İki grup insana bayağı gün doğdu. Kısa süre önce kimsenin önemsemediği itirafçılar sürekli bir şeyler anlatıyorlar.
Ayaklarına gelen imkanı sonuna kadar kullanan diğer grup da eski Ergenekon ve Balyoz zanlıları. Bütün ekranlar onların.
İtirafçılar, heyecanlı hikayelerle FETÖ komplosunun neredeyse yarım yüzyıllık bir faaliyetin ürünü olduğunu anlatıyorlar.
Es geçtikleri bir tek konu var. Bu yarım yüzyıl içinde devletle el ele kol kola olmalarından hiç söz etmiyorlar. Devletin her kesiminde korunup kollandıklarından da hiç söz etmiyorlar.

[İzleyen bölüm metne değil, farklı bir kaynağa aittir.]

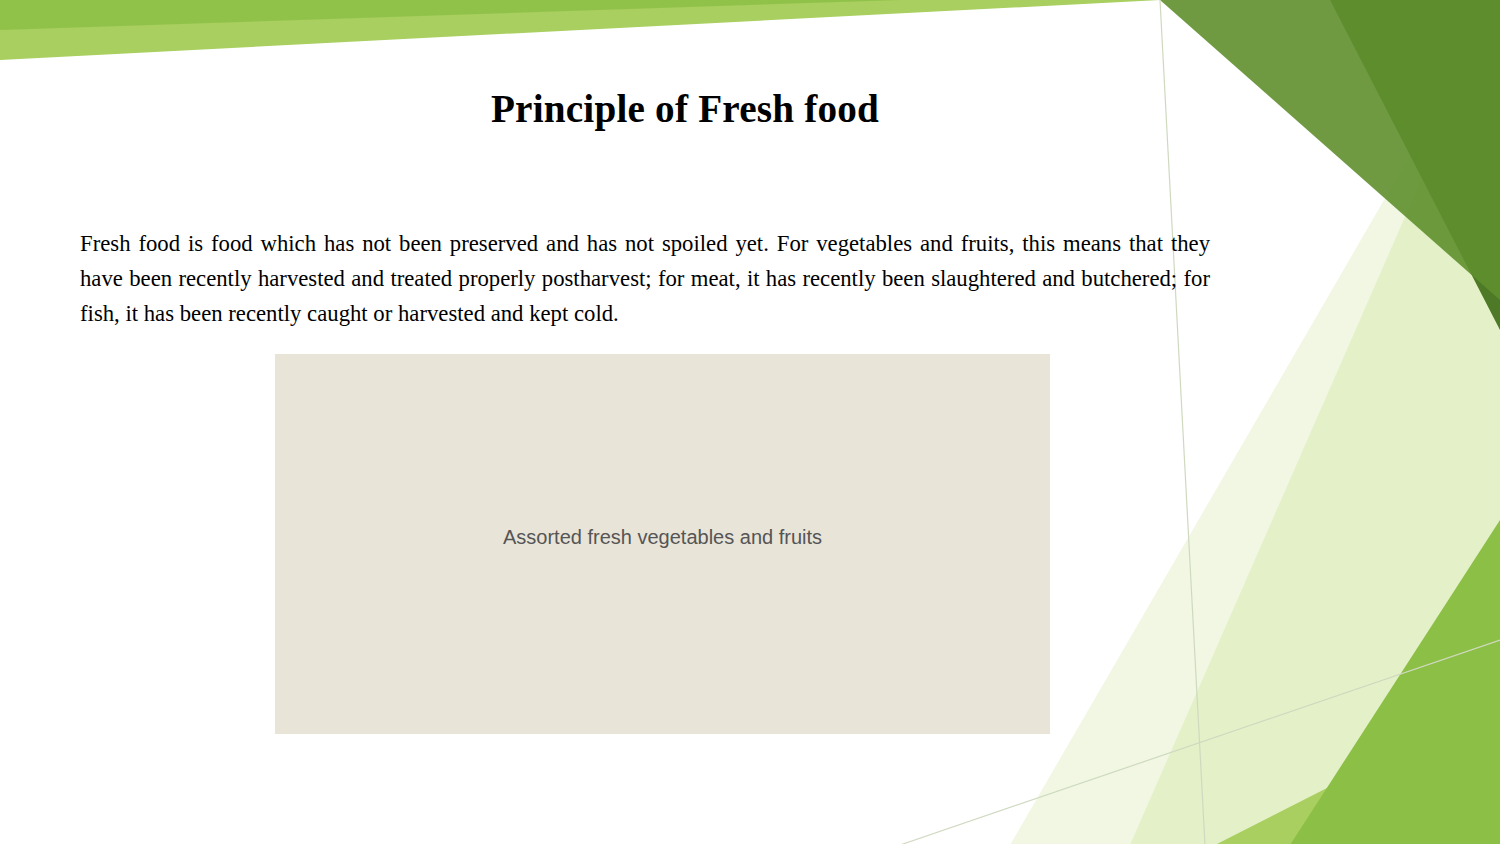Principle of Fresh food
Fresh food is food which has not been preserved and has not spoiled yet. For vegetables and fruits, this means that they have been recently harvested and treated properly postharvest; for meat, it has recently been slaughtered and butchered; for fish, it has been recently caught or harvested and kept cold.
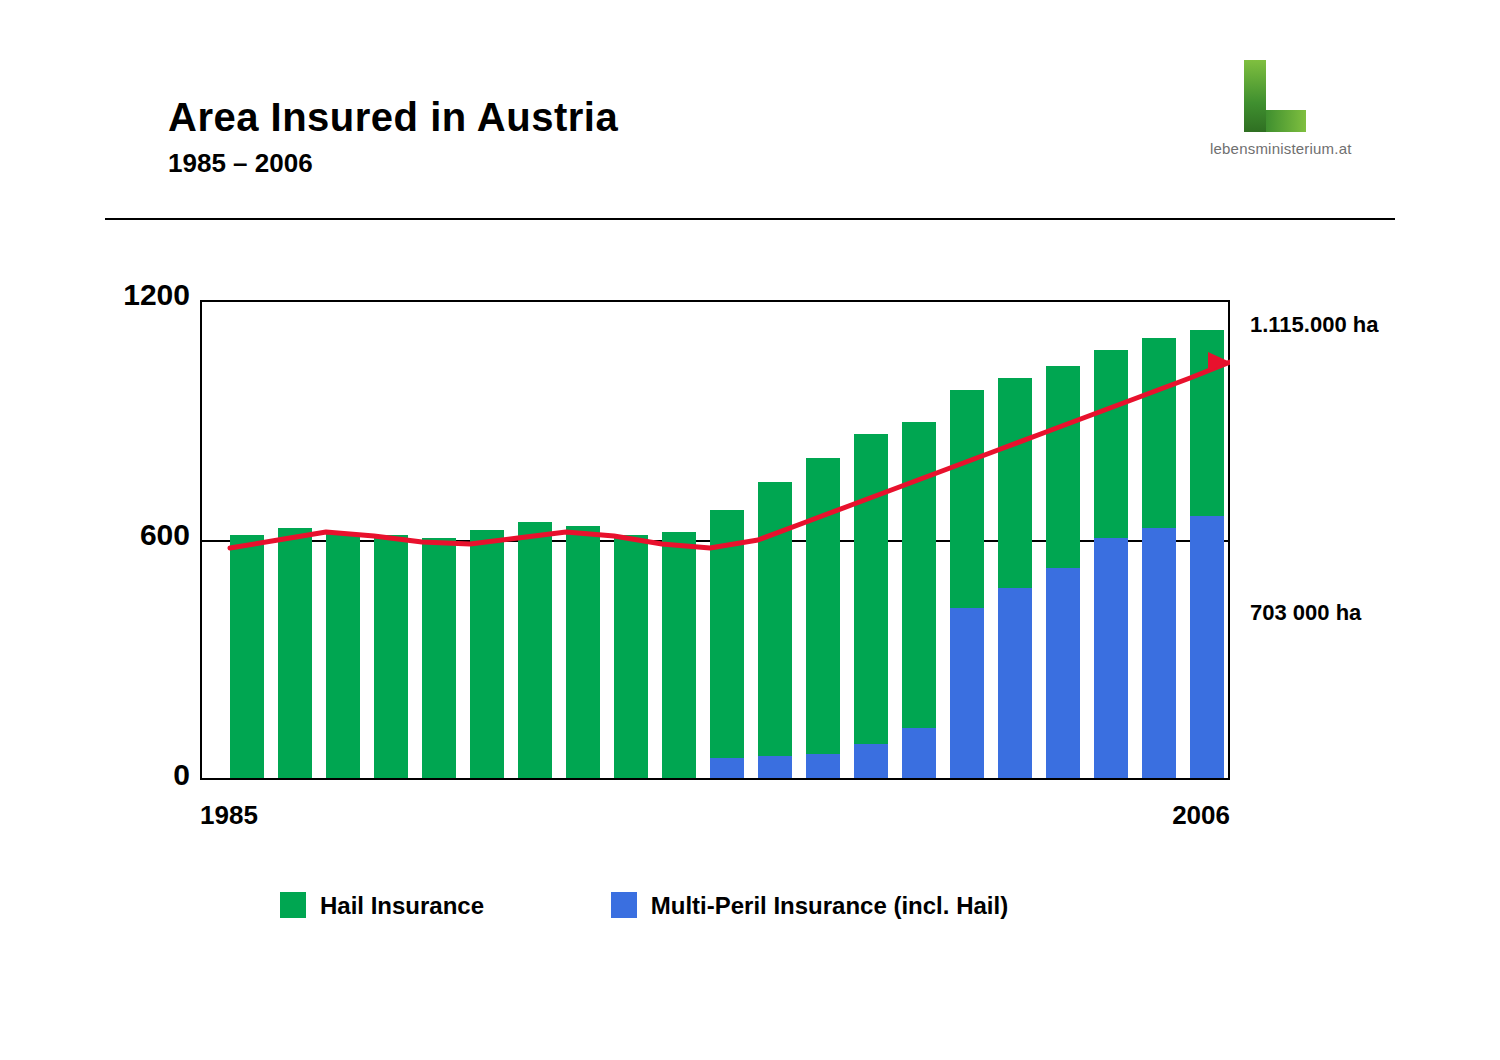Area Insured in Austria
1985 – 2006
lebensministerium.at
1200
600
0
1985
2006
1.115.000 ha
703 000 ha
Hail Insurance Multi-Peril Insurance (incl. Hail)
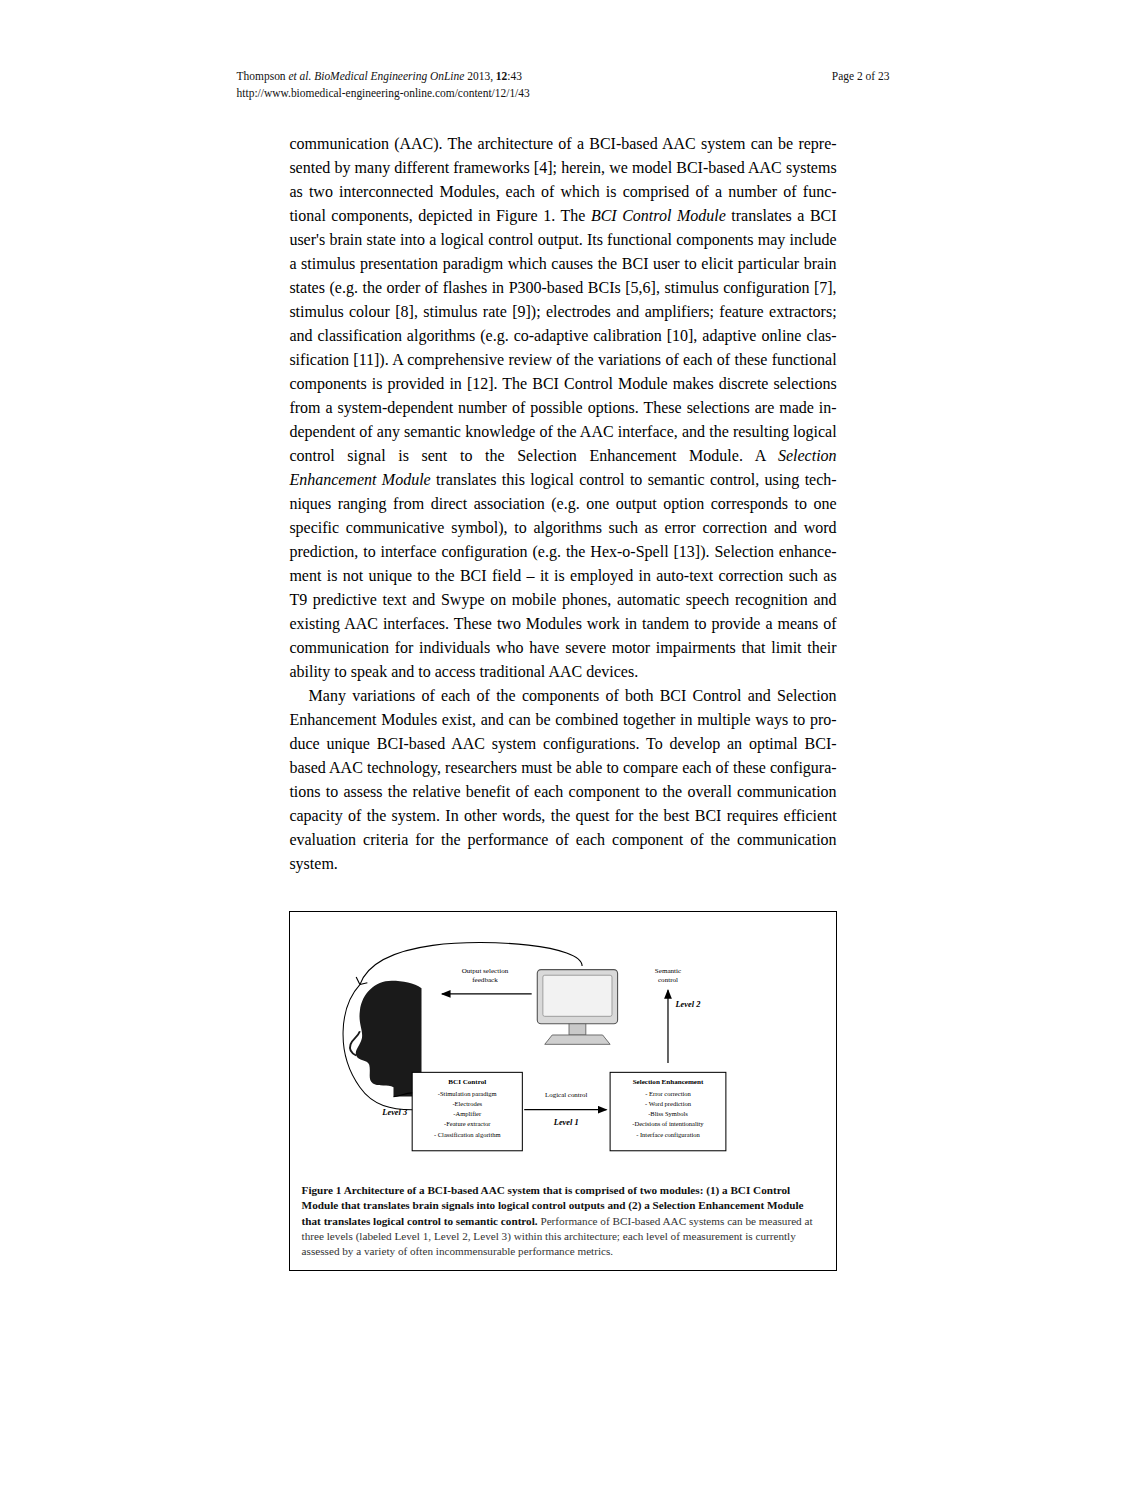Thompson et al. BioMedical Engineering OnLine 2013, 12:43 http://www.biomedical-engineering-online.com/content/12/1/43
Page 2 of 23
communication (AAC). The architecture of a BCI-based AAC system can be represented by many different frameworks [4]; herein, we model BCI-based AAC systems as two interconnected Modules, each of which is comprised of a number of functional components, depicted in Figure 1. The BCI Control Module translates a BCI user's brain state into a logical control output. Its functional components may include a stimulus presentation paradigm which causes the BCI user to elicit particular brain states (e.g. the order of flashes in P300-based BCIs [5,6], stimulus configuration [7], stimulus colour [8], stimulus rate [9]); electrodes and amplifiers; feature extractors; and classification algorithms (e.g. co-adaptive calibration [10], adaptive online classification [11]). A comprehensive review of the variations of each of these functional components is provided in [12]. The BCI Control Module makes discrete selections from a system-dependent number of possible options. These selections are made independent of any semantic knowledge of the AAC interface, and the resulting logical control signal is sent to the Selection Enhancement Module. A Selection Enhancement Module translates this logical control to semantic control, using techniques ranging from direct association (e.g. one output option corresponds to one specific communicative symbol), to algorithms such as error correction and word prediction, to interface configuration (e.g. the Hex-o-Spell [13]). Selection enhancement is not unique to the BCI field – it is employed in auto-text correction such as T9 predictive text and Swype on mobile phones, automatic speech recognition and existing AAC interfaces. These two Modules work in tandem to provide a means of communication for individuals who have severe motor impairments that limit their ability to speak and to access traditional AAC devices.
Many variations of each of the components of both BCI Control and Selection Enhancement Modules exist, and can be combined together in multiple ways to produce unique BCI-based AAC system configurations. To develop an optimal BCI-based AAC technology, researchers must be able to compare each of these configurations to assess the relative benefit of each component to the overall communication capacity of the system. In other words, the quest for the best BCI requires efficient evaluation criteria for the performance of each component of the communication system.
Output selection feedback Semantic control Level 2 Level 3 BCI Control -Stimulation paradigm -Electrodes -Amplifier -Feature extractor - Classification algorithm Selection Enhancement - Error correction - Word prediction -Bliss Symbols -Decisions of intentionality - Interface configuration Logical control Level 1
Figure 1 Architecture of a BCI-based AAC system that is comprised of two modules: (1) a BCI Control Module that translates brain signals into logical control outputs and (2) a Selection Enhancement Module that translates logical control to semantic control. Performance of BCI-based AAC systems can be measured at three levels (labeled Level 1, Level 2, Level 3) within this architecture; each level of measurement is currently assessed by a variety of often incommensurable performance metrics.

Ergenekoncu ve Balyozcuları dinlediğiniz zaman da, ordudaki darbeci faaliyetlerin, darbe hazırlıklarının, darbe planlarının FETÖ ile başladığına kanaat getirebilirsiniz.
Bir grup emekli asker bütün ekranlarda boy göstererek, bu ülkede darbe ve darbe girişimi olmadığına insanları ikna etmek için ellerinden geleni yapıyor.
Her şey ama her şey FETÖ tezgahından ibarettir. Darbe planlarını da onlar yapmış sonra başkalarının üzerine yıkmıştır. Faili meçhuller de, siyasi cinayetler de hep FETÖ’nün işidir.
Bu masalı güzel güzel anlatan emekli askerler, Türk ordusunun general ve amirallerinin yarısının FETÖ’cü olmasını da tartışmıyorlar.
İtirafçıların anlattığı örgüt de neredeyse uzaydan gelmiş insanlardan oluşmaktadır. Elleri kanlı, dişleri kanlı yaratıklar her an kötülük saçmışlar, bu ülkedeki bütün olumsuzluklara imza atmışlardır.
Ergenekon ve Balyoz intikamcılarıyla FETÖ itirafçıları ülkenin yakın tarihini bu şekilde yazmaya çalışırken kendilerini tabii ki beyazdan daha beyaz anlatıyorlar.
Fethullah Gülen’in sağ veya sol kolu olmuş insanların tamamen pir-ü pak olduklarına inanacak olanlar vardır.
Ergenekon ve Balyoz zanlılarının tümünün asla ve asla darbe planları, örgütlenmeleri, hazırlıkları yapmadığına, bu ülkede bu işleri sadece FETÖ’nün yaptığına inanacak olanlar da vardır.
Onlar da zaten hafıza zayıflıklarına güvenerek anlatıyor da anlatıyorlar.
Kısa bir soluklanma arası veriyoruz. Haftaya görüşmek üzere. Umarız bu kısa izni erken kesecek hiçbir şey olmaz.